### Description of the task:
Find each line in the records that contains the word "this", treating uppercase and lowercase as different, and copy those lines out.

━━━━

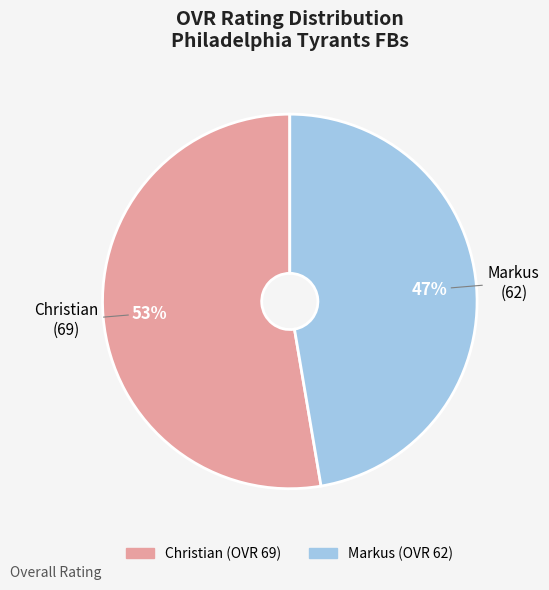

Does any single category account for the majority?

Yes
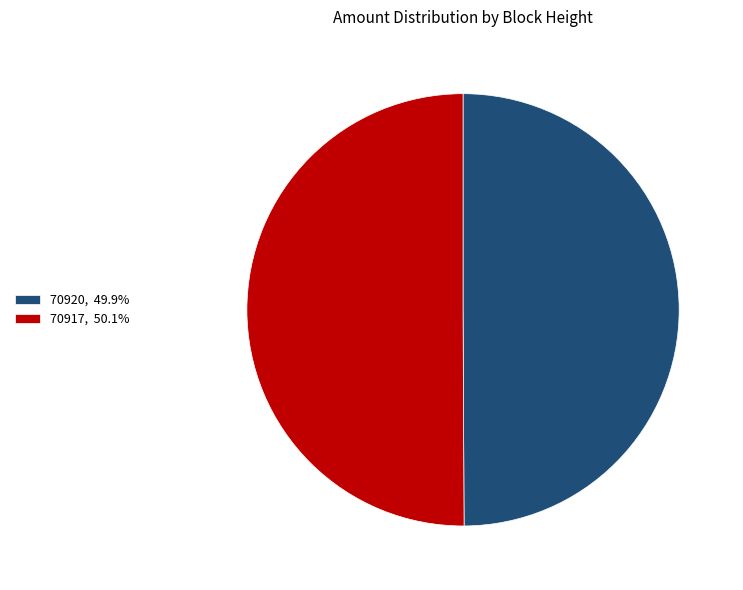

What is the ratio of the value at 70920, 49.9% to the value at 70917, 50.1%?

1.0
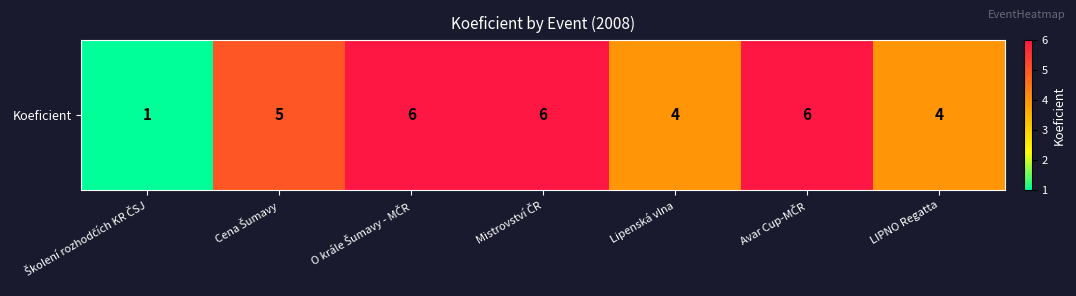

Reading left to right, transcribe all the data shown in this chart.

1	5	6	6	4	6	4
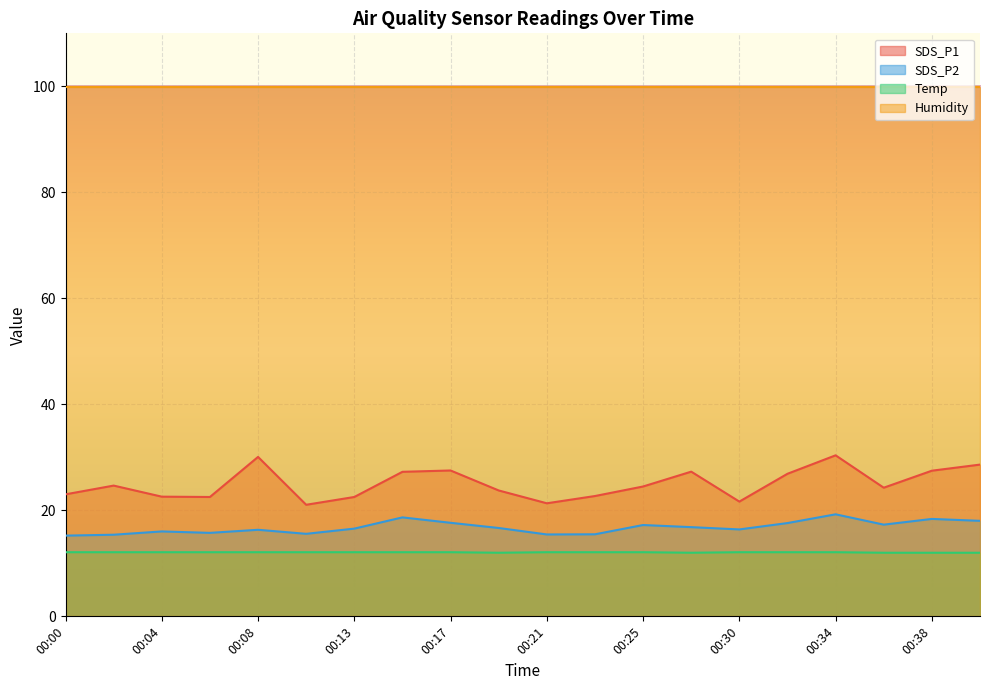

True or false: SDS_P2 and Temp intersect in this chart.

False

━━━━

### Exercise solution:
Reading left to right, transcribe all the data shown in this chart.
True or false: SDS_P2 and Temp intersect in this chart.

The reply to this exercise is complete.